Double typecasts (and high-performance integer conversion)

Topics: General
Nov 15, 2013 at 1:23 PM
I just want to briefly share something very useful I just learned.

You may be familiar with the Math.floor('123') integer type-cast, which is useful for high-performance applications because it's generally much faster than e.g. parseInt('123'), and does essentially the same thing.

I wanted to do this in TypeScript, but I got an error:
var value = '123';

var int_value = Math.floor(<number> value); // FAILS
It won't let you type-cast a string to a number, which is sensible enough - however, it will let you cast an any to whatever you want, so this double typecast will do the trick:
var value = '123';

var int_value = Math.floor(<number> <any> value); // WORKS!
It looks a little odd, and it seemed dumb to me at first - but after thinking about it, I realized I like it - it's a double assertion, both for the compiler and for a programmer reading the source code: you're saying, "I know this is dangerous, but I know what I'm doing".
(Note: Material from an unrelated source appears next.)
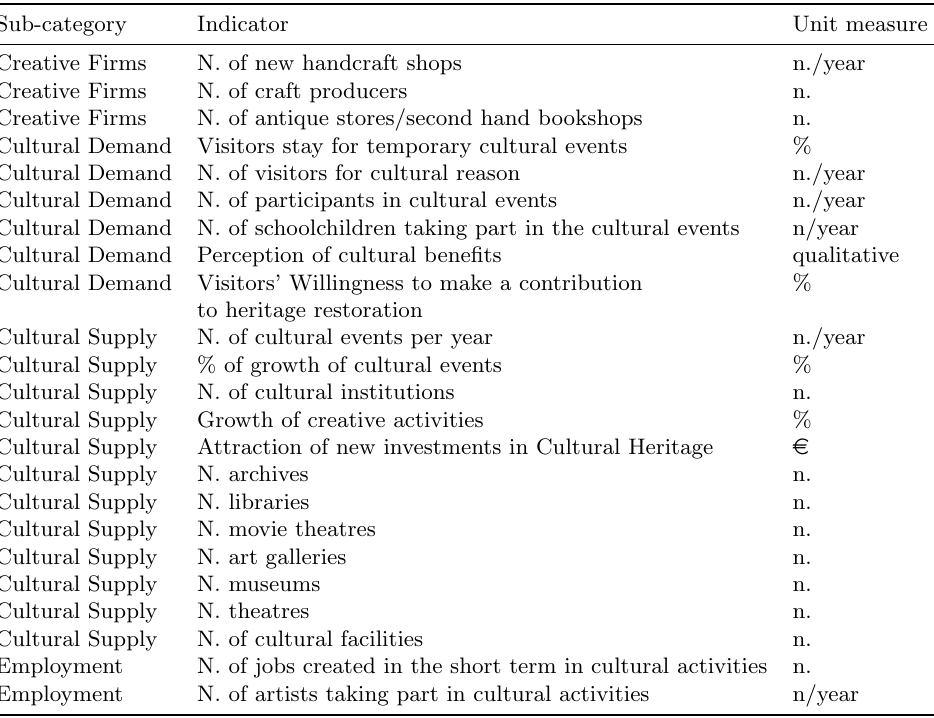
Table 2: Creative and cultural activities indicators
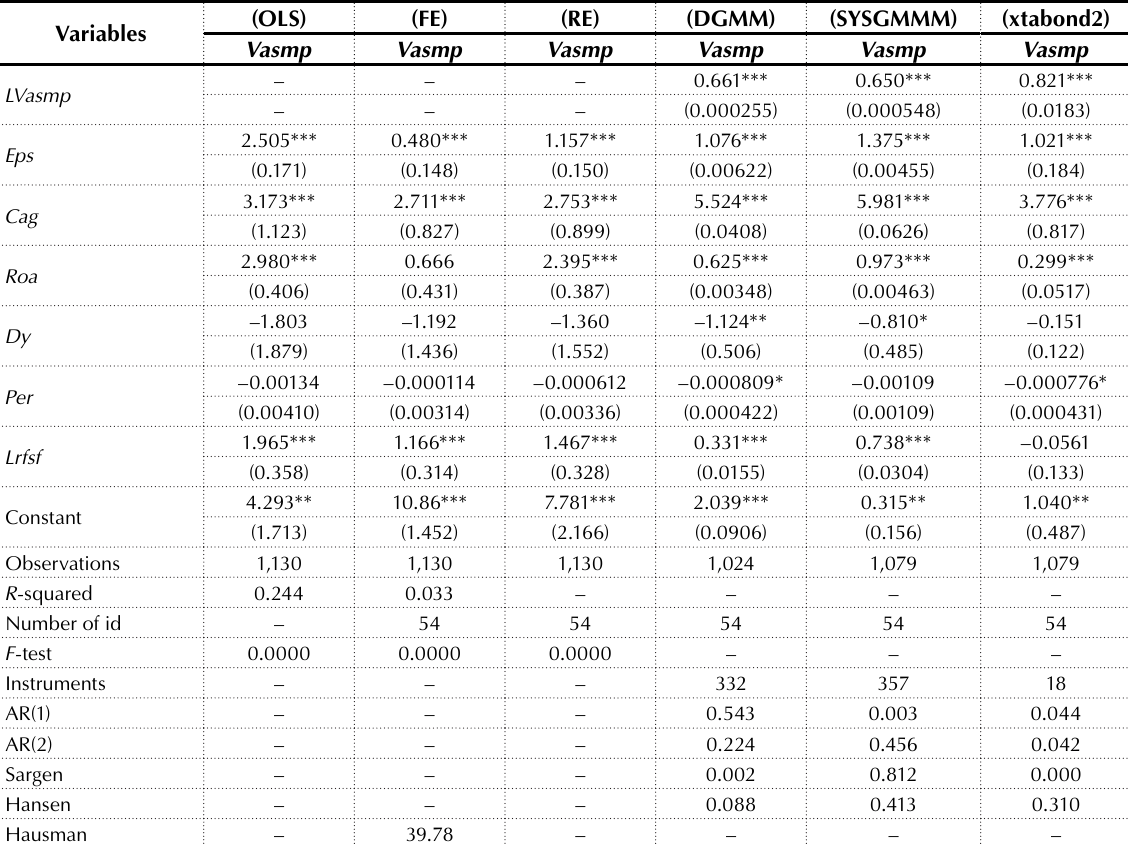
Source: Computed by the researcher using STATA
And since this is all happening at compile-time, the resulting code will be just as fast as the raw, no-guarantees, plain JavaScript version.
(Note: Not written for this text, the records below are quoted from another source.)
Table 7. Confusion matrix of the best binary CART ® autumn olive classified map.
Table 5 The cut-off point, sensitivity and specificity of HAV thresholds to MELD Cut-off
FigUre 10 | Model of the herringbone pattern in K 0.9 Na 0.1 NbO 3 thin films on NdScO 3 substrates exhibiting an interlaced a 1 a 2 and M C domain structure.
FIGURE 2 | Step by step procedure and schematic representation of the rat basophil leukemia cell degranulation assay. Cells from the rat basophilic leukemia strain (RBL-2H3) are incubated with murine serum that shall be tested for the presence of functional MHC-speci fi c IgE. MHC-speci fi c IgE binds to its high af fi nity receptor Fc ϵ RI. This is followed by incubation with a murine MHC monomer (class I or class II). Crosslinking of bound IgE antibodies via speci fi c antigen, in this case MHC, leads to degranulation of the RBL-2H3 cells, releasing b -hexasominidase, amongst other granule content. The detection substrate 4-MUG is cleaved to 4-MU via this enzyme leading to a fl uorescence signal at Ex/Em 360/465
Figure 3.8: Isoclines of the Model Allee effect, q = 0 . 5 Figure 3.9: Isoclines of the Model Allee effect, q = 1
Passing a string to Math.floor() in JavaScript should raise questions, if the reader is observant enough to even notice that's what's happening - in TypeScript, you're required to explain and justify what you're doing, in this case with typecasts.

One of many reasons why I really like TypeScript :-)
Nov 15, 2013 at 3:46 PM
One could also get away with just
var value = '123';
var int_value = Math.floor(<any> value);
In this example the cast to any is perhaps not a bad thing. In general, however, we have a best practice rule of avoiding casting to any. The reason being, once that cast is in place the statement is effectively ignored by the compiler. This has a significant impact when refactoring code.

Here's a simple example.

First iteration
function foo(value:string){
    console.log(value.indexOf("a"));

}

class Boo { 
    indexOf = (char:string) => 1; 
}

// Client code somewhere in the codebase
var boo = new Boo();
foo(<any>boo); // Okay
Next iteration
// Ah, my boss told me to prefix all methods that return a value with "get", so let me see what I should do here
class Boo { 
    getIndexOf = (char:string) => 1; 
}

// Client code somewhere in the codebase
var boo = new Boo();
foo(<any>boo); // Still okay
After the second iteration the component crashes with "Uncaught TypeError: Object #<Boo> has no method 'indexOf'", in spite of everything compiling fine.
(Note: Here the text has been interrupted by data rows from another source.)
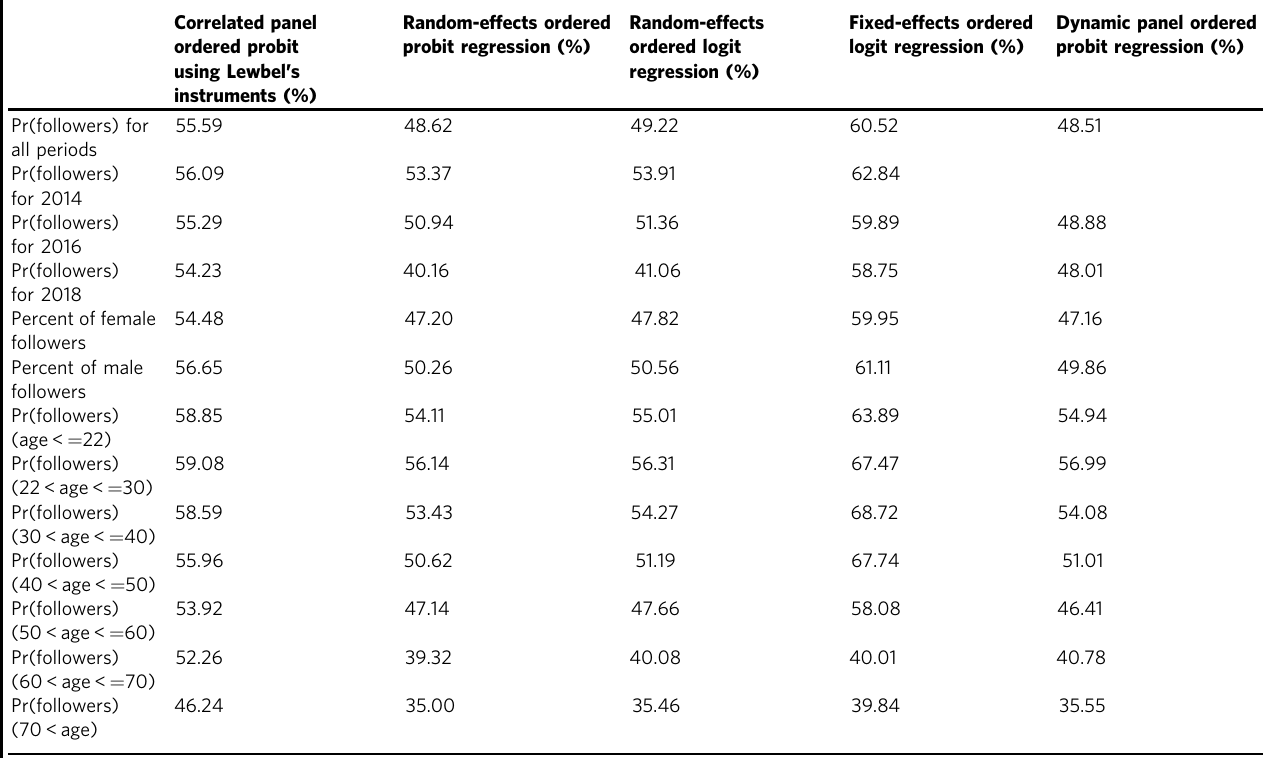
Table 5 Estimated relative frequency of followers in the population from fi ve discrete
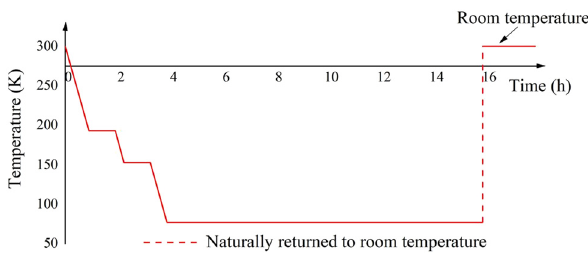
Figure 1: Programme chart of cryogenic temperature control of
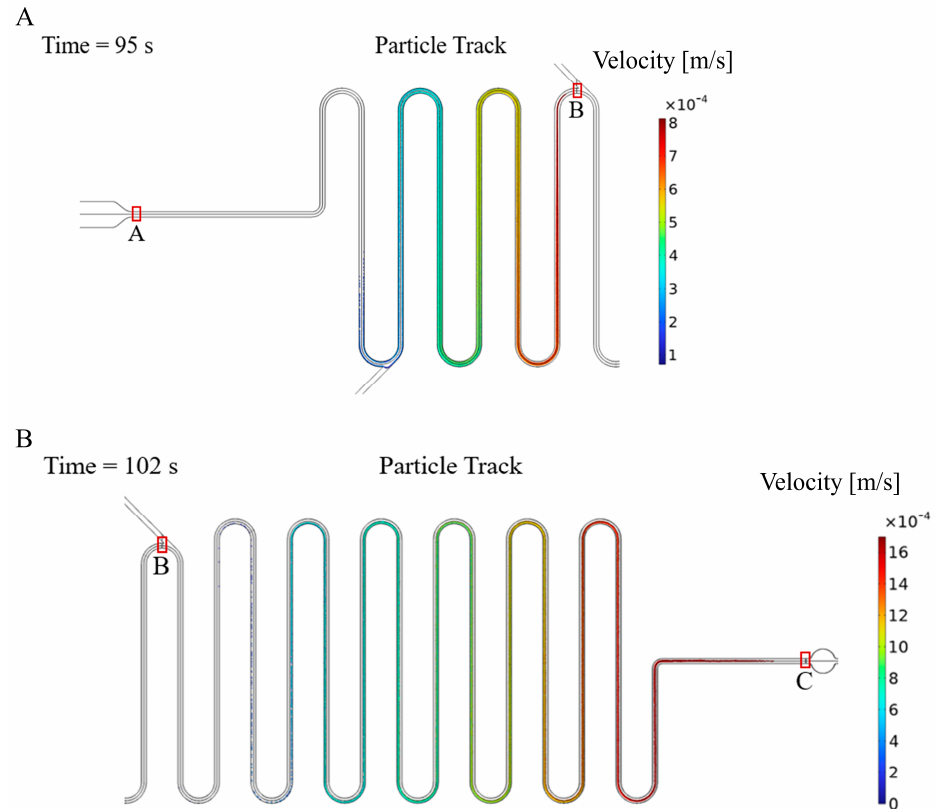
Figure 9. Particle trajectory when particles are released at point A ( A ) and point B ( B ), where point A is the exit of the cell culture chamber, point B is the junction of the main channel and the reagent channel and point C is the entrance of the detection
So for that reason it's best to always avoid casting to any.
Nov 18, 2013 at 12:17 AM
In this example the cast to any is perhaps not a bad thing. In general, however, we have a best practice rule of avoiding casting to any.
Absolutely agree - I would never suggest casting objects to <any> in this manner... that should raise a red flag, since you're effectively forfeiting compile-time type-checking; in which case you might as well be writing plain JavaScript.